Ainda na ronda de perguntas, questionado sobre se a crise económica causada pela pandemia de covid-19 trará uma nova vaga de austeridade ao país, Mário Centeno não respondeu diretamente.

"A natureza desta crise é essencialmente muito diversa daquelas que desencadearam as crises de 2008 e 2009, e as subsequentes crises em alguns países, mais profunda, a partir de 2010, 2011", respondeu, acrescentando que não se trata de uma crise "estrutural" ou que "resulte de desequilíbrios macroeconómicos que devam ser corrigidos".

"Estamos a enfrentar uma crise temporária", frisou, embora esta se manifeste "como nunca antes" na capacidade produtiva do país.

O novo coronavírus, responsável pela pandemia da covid-19, já infetou perto de 428 mil pessoas em todo o mundo, das quais morreram mais de 19.000.
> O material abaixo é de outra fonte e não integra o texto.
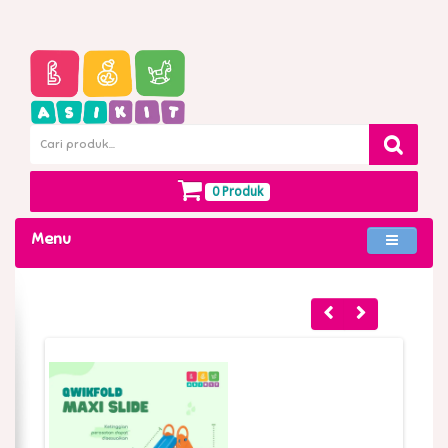
0 Produk
Menu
Em Portugal, há 43 mortes, mais 10 do que na véspera (+30,3%), e 2.995 infeções confirmadas, segundo o balanço feito hoje pela Direção-Geral da Saúde, que regista 633 novos casos em relação a terça-feira (+26,8%).

À semelhança do que aconteceu com vários países, que adotaram medidas excecionais, incluindo o regime de quarentena e o encerramento de fronteiras, também Portugal se encontra em estado de emergência desde as 00:00 de 19 de março, até às 23:59 de 02 de abril.